Instructions to follow
Copy exactly the lines of the data below, beginning with the line with "9: (700, 152)" and ending with the line with "41: (800, 116)". Pictures are to be omitted.

[Stored items]

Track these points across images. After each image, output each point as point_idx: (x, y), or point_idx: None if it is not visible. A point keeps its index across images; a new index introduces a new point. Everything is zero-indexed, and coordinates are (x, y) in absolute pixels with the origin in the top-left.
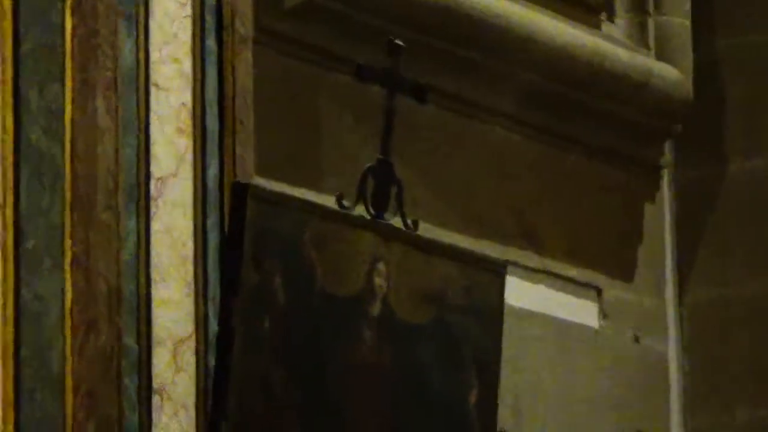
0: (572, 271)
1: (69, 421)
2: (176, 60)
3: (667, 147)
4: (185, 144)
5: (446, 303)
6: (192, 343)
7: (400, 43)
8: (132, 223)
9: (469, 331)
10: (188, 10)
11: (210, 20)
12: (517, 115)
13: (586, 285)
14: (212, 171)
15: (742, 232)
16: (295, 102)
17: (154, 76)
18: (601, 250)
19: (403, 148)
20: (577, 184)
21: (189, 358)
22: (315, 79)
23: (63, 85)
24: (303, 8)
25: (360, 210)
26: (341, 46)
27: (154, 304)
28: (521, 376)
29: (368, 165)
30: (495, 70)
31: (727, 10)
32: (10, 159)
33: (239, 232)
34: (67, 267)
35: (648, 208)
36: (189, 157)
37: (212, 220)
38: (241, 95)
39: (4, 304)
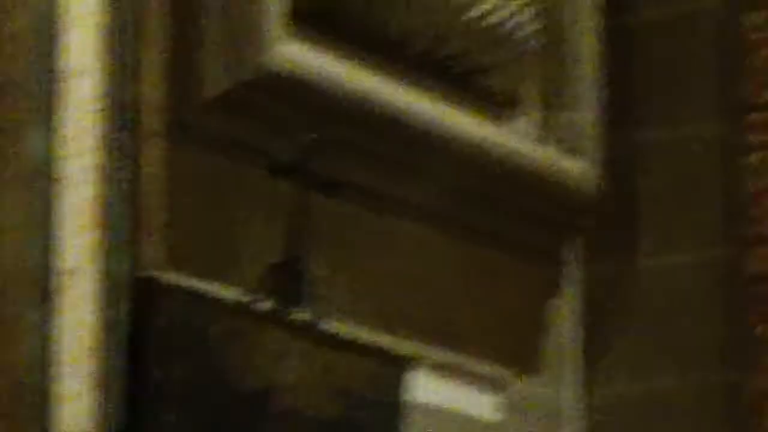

==

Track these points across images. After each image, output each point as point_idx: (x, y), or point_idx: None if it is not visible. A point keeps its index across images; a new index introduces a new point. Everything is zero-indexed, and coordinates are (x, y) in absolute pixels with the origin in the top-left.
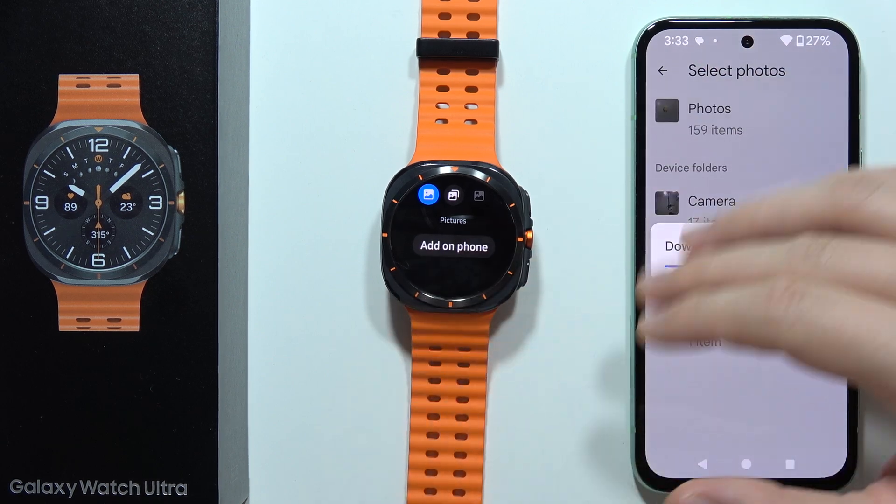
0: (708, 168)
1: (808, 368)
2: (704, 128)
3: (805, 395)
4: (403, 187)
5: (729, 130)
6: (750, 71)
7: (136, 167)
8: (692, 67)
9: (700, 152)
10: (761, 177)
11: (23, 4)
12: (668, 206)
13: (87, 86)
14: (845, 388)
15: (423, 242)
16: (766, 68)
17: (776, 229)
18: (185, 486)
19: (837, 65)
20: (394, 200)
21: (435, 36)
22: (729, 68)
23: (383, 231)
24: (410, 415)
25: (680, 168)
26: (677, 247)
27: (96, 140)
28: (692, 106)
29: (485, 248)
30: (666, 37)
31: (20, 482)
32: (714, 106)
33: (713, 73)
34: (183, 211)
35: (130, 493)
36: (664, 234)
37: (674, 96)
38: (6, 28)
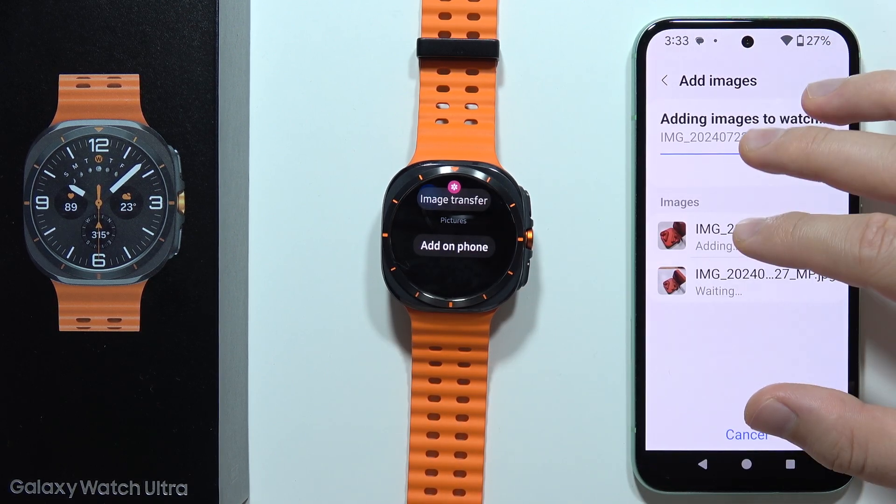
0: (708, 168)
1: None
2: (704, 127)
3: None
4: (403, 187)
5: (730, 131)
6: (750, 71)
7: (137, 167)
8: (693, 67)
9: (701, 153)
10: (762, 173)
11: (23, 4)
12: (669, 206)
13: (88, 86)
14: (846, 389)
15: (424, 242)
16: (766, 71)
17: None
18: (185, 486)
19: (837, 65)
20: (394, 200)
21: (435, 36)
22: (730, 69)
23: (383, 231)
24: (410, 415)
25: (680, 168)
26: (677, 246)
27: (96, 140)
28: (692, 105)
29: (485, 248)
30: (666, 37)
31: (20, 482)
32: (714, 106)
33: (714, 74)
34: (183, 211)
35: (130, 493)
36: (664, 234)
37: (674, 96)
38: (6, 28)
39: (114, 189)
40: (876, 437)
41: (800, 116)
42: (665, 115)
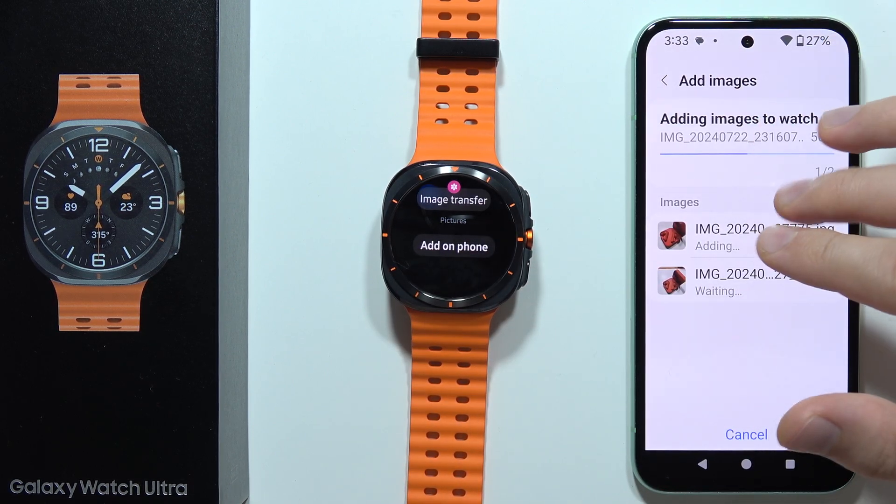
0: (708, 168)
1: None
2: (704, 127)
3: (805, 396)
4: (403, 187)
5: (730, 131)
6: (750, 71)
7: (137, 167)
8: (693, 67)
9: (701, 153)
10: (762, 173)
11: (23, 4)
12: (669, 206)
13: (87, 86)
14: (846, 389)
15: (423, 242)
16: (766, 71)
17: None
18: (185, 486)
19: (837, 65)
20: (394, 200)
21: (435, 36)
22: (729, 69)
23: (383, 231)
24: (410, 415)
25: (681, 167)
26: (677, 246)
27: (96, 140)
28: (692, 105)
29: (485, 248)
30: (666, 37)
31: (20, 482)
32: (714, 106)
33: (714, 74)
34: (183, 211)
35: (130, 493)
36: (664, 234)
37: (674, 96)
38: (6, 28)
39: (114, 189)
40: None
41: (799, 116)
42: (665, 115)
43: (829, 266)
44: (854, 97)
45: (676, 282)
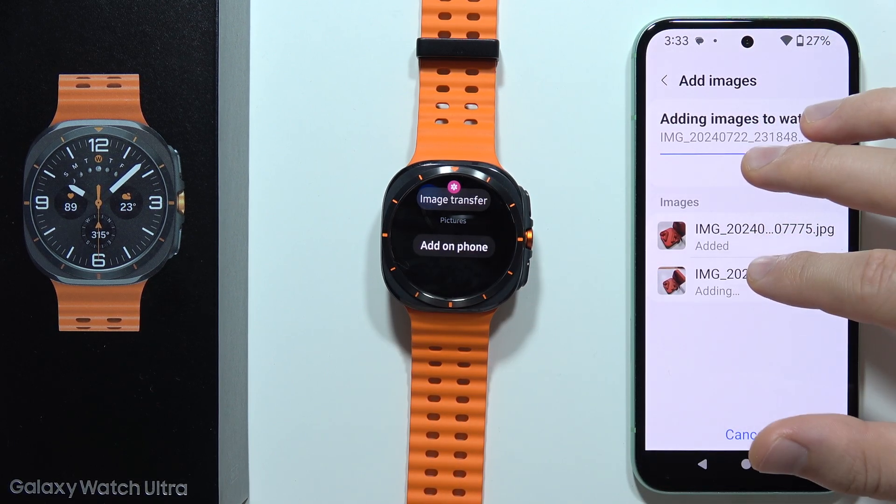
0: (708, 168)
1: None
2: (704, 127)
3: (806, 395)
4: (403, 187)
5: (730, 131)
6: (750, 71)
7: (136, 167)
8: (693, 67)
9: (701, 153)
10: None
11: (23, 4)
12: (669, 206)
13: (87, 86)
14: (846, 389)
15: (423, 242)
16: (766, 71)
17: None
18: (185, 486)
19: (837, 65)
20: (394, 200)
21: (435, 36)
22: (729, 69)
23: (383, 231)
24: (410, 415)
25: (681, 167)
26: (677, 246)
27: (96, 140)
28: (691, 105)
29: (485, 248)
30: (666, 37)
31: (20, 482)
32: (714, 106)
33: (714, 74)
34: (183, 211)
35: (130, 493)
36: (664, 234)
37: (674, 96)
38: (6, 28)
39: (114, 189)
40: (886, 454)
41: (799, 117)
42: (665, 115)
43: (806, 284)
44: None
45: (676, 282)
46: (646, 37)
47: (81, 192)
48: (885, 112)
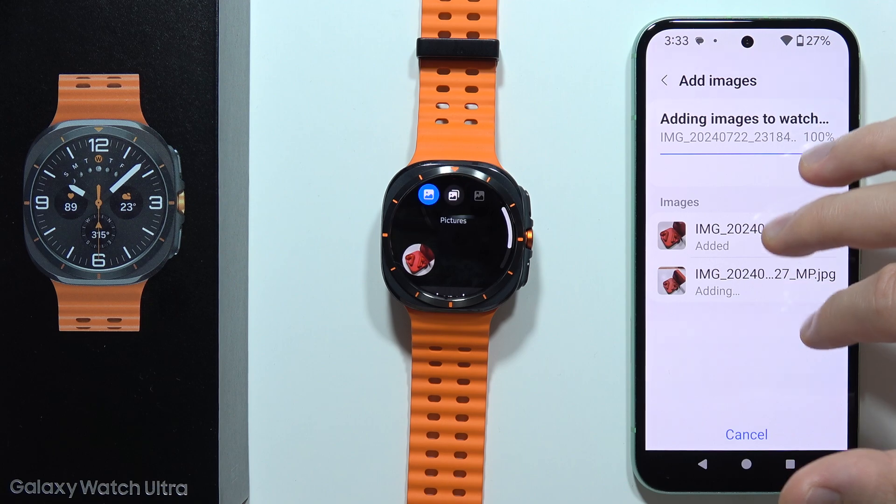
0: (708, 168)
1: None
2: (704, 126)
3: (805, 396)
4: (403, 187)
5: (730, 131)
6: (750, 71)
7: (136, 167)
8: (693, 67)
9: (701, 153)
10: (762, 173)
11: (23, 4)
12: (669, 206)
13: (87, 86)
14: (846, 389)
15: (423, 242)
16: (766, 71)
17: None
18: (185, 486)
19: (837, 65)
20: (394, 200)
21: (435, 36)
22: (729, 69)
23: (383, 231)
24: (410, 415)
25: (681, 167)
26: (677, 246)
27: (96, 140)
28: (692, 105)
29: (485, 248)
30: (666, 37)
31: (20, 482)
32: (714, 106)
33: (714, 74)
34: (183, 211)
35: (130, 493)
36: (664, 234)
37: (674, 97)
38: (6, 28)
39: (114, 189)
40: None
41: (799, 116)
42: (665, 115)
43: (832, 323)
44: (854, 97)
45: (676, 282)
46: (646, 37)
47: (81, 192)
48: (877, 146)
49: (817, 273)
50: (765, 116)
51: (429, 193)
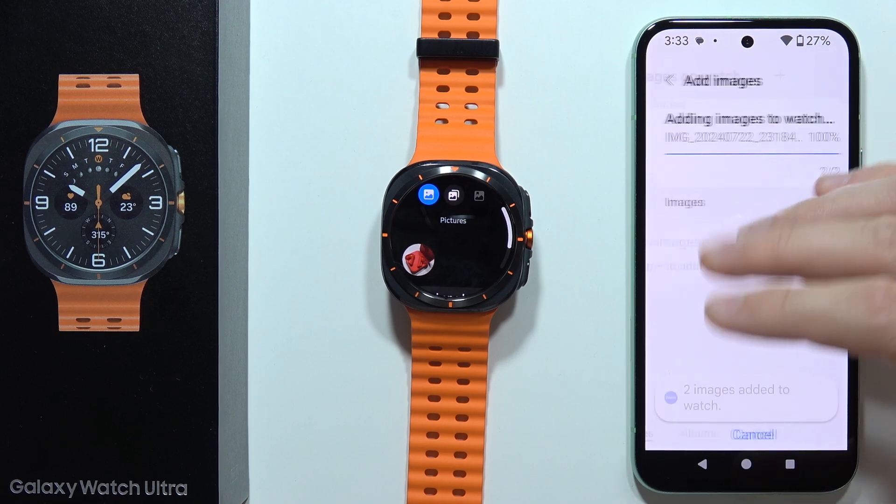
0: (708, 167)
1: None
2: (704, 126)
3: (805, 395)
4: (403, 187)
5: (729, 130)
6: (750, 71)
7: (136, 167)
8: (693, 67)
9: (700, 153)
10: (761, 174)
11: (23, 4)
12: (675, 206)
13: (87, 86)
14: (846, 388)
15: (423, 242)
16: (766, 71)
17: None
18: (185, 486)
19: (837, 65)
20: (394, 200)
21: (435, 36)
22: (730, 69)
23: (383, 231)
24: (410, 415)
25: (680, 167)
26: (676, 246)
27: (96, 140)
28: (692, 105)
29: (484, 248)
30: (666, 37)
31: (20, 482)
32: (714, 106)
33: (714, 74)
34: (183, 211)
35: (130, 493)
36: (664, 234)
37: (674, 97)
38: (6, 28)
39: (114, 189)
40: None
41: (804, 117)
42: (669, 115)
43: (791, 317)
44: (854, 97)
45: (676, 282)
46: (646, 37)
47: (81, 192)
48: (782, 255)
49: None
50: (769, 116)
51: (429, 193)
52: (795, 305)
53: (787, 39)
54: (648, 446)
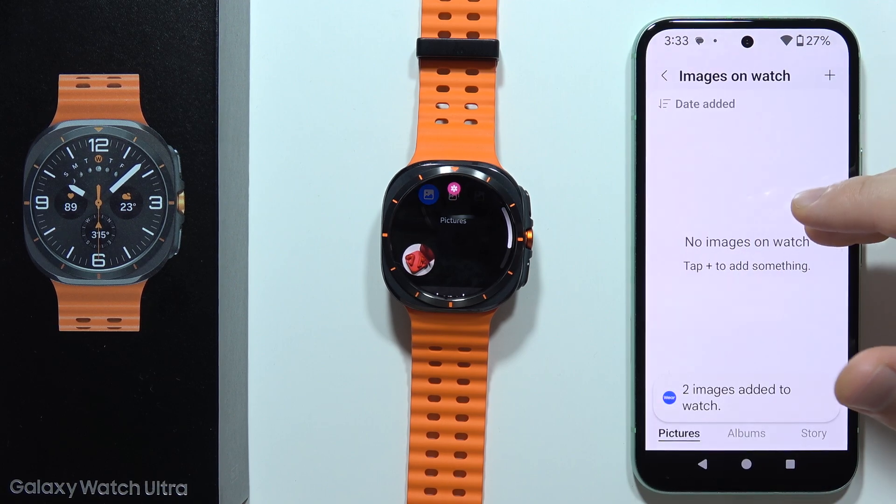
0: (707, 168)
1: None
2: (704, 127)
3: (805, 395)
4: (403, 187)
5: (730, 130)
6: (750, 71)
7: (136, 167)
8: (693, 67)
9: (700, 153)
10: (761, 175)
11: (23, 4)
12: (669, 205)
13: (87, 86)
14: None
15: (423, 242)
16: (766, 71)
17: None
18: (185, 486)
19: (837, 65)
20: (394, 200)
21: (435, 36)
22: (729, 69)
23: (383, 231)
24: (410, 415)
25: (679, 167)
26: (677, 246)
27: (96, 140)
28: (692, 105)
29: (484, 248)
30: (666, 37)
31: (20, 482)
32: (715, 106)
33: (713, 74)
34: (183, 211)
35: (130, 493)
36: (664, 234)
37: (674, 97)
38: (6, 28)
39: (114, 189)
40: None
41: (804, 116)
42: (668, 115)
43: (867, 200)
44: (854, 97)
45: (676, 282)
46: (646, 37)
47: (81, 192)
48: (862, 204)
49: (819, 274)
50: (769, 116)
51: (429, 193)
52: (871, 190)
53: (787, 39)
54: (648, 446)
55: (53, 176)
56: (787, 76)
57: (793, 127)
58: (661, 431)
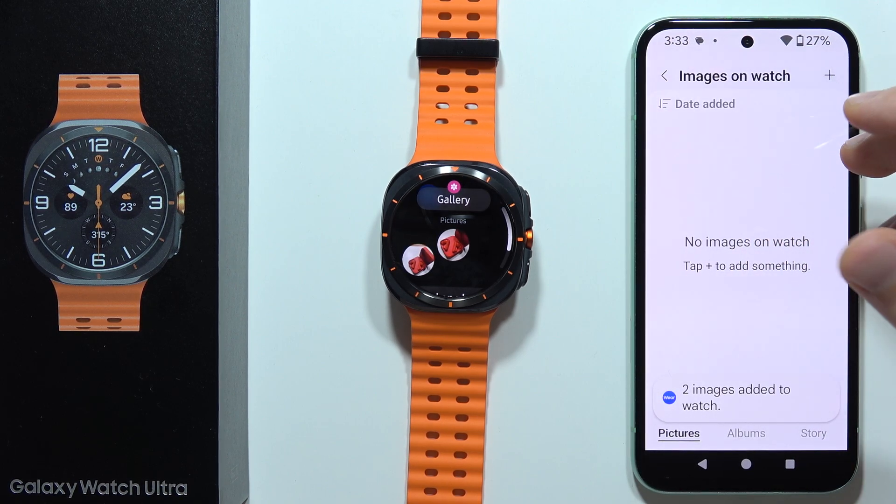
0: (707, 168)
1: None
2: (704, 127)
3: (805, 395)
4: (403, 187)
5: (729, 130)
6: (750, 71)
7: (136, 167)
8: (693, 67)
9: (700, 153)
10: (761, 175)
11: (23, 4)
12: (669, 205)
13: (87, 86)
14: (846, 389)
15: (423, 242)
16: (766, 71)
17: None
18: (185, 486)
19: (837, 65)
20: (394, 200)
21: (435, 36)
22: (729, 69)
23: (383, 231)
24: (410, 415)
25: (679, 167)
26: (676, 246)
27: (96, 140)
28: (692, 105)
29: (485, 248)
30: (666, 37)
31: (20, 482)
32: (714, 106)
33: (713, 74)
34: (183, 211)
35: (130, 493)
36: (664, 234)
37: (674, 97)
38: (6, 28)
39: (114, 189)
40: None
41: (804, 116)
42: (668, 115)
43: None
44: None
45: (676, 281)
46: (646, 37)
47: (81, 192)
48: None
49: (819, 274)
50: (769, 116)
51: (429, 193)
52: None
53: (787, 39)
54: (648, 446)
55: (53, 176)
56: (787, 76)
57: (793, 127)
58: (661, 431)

Expected output
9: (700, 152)
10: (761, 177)
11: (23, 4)
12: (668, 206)
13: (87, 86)
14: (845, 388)
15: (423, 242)
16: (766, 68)
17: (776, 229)
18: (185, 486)
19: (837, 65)
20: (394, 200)
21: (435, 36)
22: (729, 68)
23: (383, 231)
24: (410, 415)
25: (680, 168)
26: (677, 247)
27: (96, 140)
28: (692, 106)
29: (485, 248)
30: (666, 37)
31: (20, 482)
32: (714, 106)
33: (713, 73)
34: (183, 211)
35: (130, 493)
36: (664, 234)
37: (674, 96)
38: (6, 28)
0: (708, 168)
1: None
2: (704, 127)
3: None
4: (403, 187)
5: (730, 131)
6: (750, 71)
7: (137, 167)
8: (693, 67)
9: (701, 153)
10: (762, 173)
11: (23, 4)
12: (669, 206)
13: (88, 86)
14: (846, 389)
15: (424, 242)
16: (766, 71)
17: None
18: (185, 486)
19: (837, 65)
20: (394, 200)
21: (435, 36)
22: (730, 69)
23: (383, 231)
24: (410, 415)
25: (680, 168)
26: (677, 246)
27: (96, 140)
28: (692, 105)
29: (485, 248)
30: (666, 37)
31: (20, 482)
32: (714, 106)
33: (714, 74)
34: (183, 211)
35: (130, 493)
36: (664, 234)
37: (674, 96)
38: (6, 28)
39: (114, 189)
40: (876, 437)
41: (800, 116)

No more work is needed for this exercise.